Il n’est toutefois pas juste de comparer, chiffres pour chiffres, les Îles de la Madeleine aux comtés qui ont à peu près le même surplus de naissances sur les décès. Par exemple, Chicoutimi, Lac Saint-Jean et Saguenay, qui les dépassent en 1919, forment une prospère région de colonisation où le surplus des vieilles paroisses en fonde de nouvelles où les jeunes ménages s’établissent, tandis que les Îles de la Madeleine sont surpeuplées, qu’un courant d’émigration charrie chaque année des centaines de personnes, jeunes ménages pour la plupart ou jeunes hommes, qui vont grossir la population d’autres comtés, tels que ceux du Saguenay, de Chicoutimi, de Saint-Maurice, de Matane ainsi que des villes de Québec et de Montréal malheureusement. Les vieux restent au pays natal et abaissent fatalement le pourcentage de la natalité et le cœfficient de la force vitale. C’est ainsi qu’en l’été de 1921, dans ma petite paroisse de Havre-aux-Maisons, je pouvais serrer la main à dix vieillards de 80 à 96 ans et compter une dizaine de jeunes familles forcées de s’expatrier.[11] Les Îles de la Madeleine se trouvent en réalité dans la situation des vieilles paroisses du bord du fleuve… Si je les compare maintenant aux comtés de Verchères et de Richelieu qui sont formés de vieilles paroisses, les chiffres sont joliment modifiés : soit une différence dans l’économie du capital humain de 0.47% pour le premier et de 0.33 % pour le second ; et une différence de 28.49% (V) et 23.97% (R) dans le surplus des naissances sur les décès.
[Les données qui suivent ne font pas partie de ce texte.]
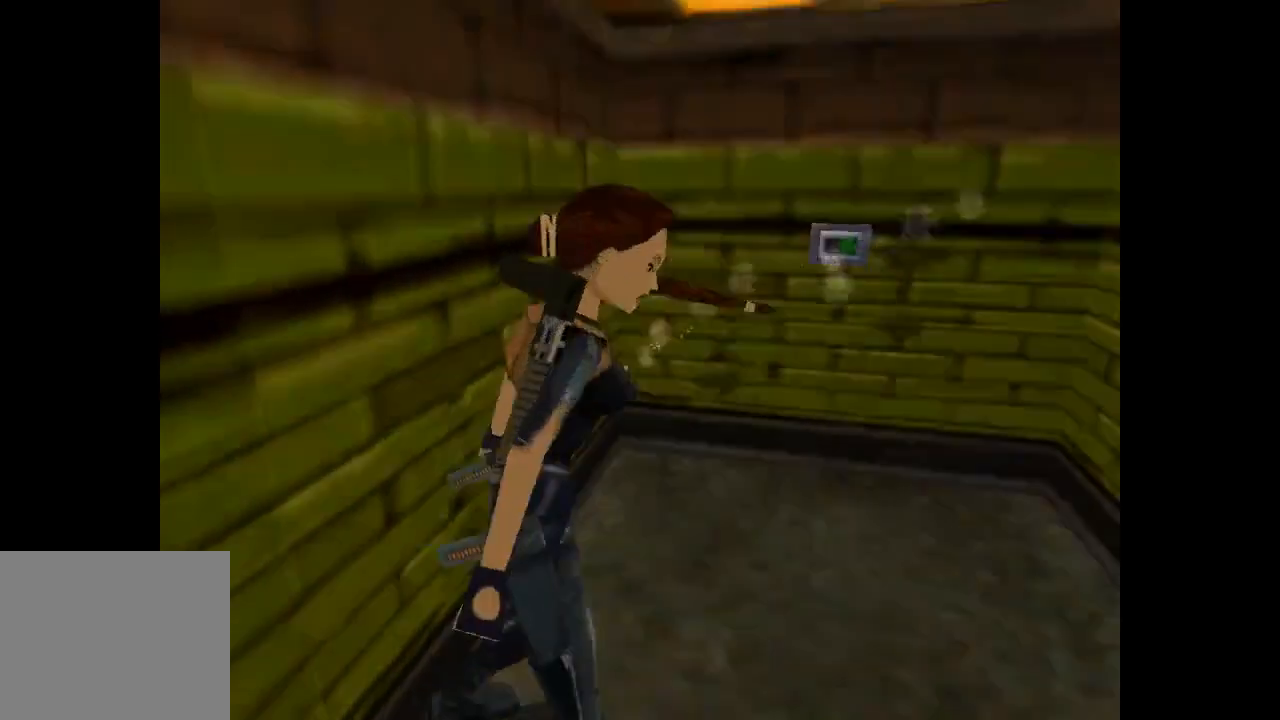
{"buttons": ["DPAD_UP", "DPAD_LEFT"], "left_stick": "center", "events": [[400, "DPAD_RIGHT", "up"], [467, "DPAD_LEFT", "down"]]}
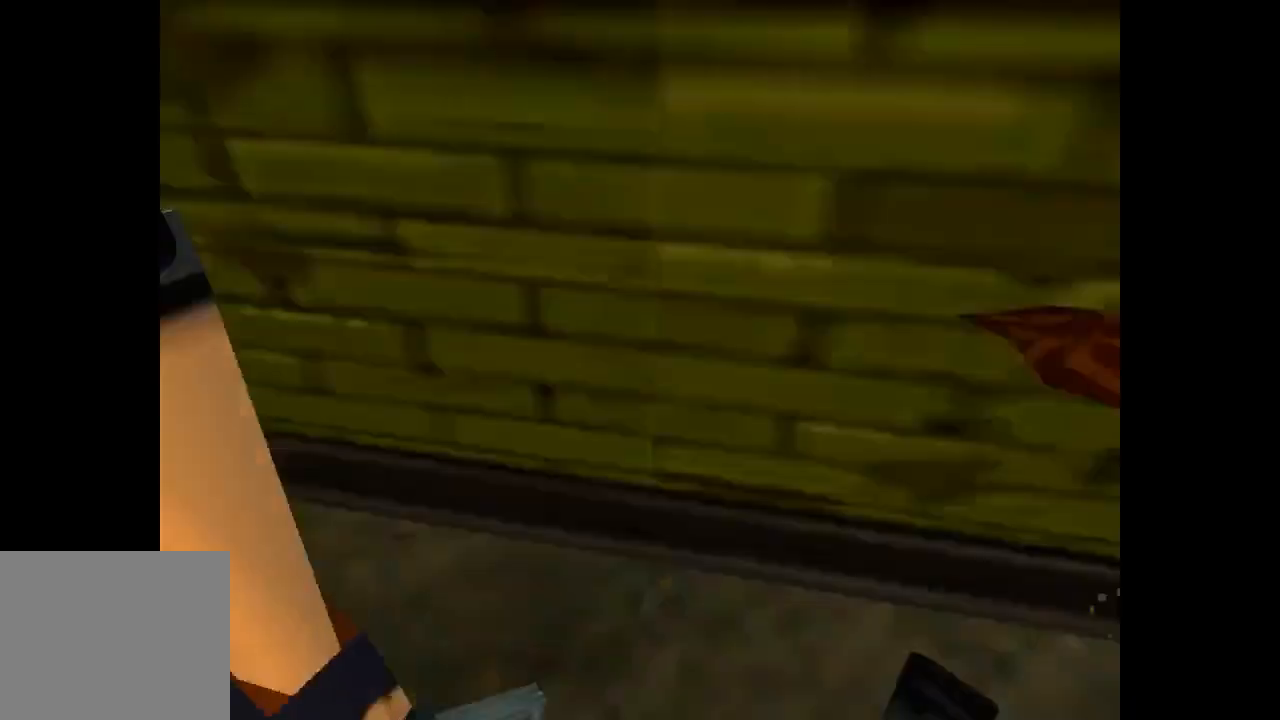
{"buttons": ["R2", "DPAD_UP"], "left_stick": "center", "events": [[467, "DPAD_LEFT", "up"], [467, "R2", "down"]]}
Cela ne prouve-t-il pas amplement mes assertions ?


  1. Placide Gaudet : résultat de deux ans de recherches.
  2. Mgr Plessis : mission de 1811, p. 95.
  3. Appendice V
  4. Appendice VI
  5. Voici la liste des articles que Mgr de Québec donna le 25 septembre 1830 pour l’usage du missionnaire des I. M., ces articles demeureront au presbytère du Havre-au-Ber : 2 paires de drap, 2 taies d’oreillers, 2 nappes, 1 thé bord (sic). 1 thé pot (sic), 1 chaudron. 2 fers à repasser, 1 poêle, 1 cuiller à pot, 1 pelle à feu, 2 chaudières, 1 bombe (sic).
  6. J. B. Allain à l’évêque de Québec, 9 sept. 1809, arch. de l’archevêché de Québec.
  7. Magl. Blanchet à l’évêque de Québec, 18 juillet 1824, arch. de l’archevêché de Québec.
  8. Lieutenant J.-H. Baddeley, 26 oct. 1831 : 98 familles sur le Havre-Aubert, 48 sur le Havre-aux-Maisons, 38 sur l’Étang-du-Nord, 5 sur l’Entrée et 6 sur la Grande-Entrée : 1057 âmes, recensement 1831, Bouchette.
  9. Recensement de la province de Québec en 1844.
  10. En 1922, le surplus est de 70 %
  11. Il s’en est tant expatrié que la population a baissé de 535 âmes dans les dix dernières années.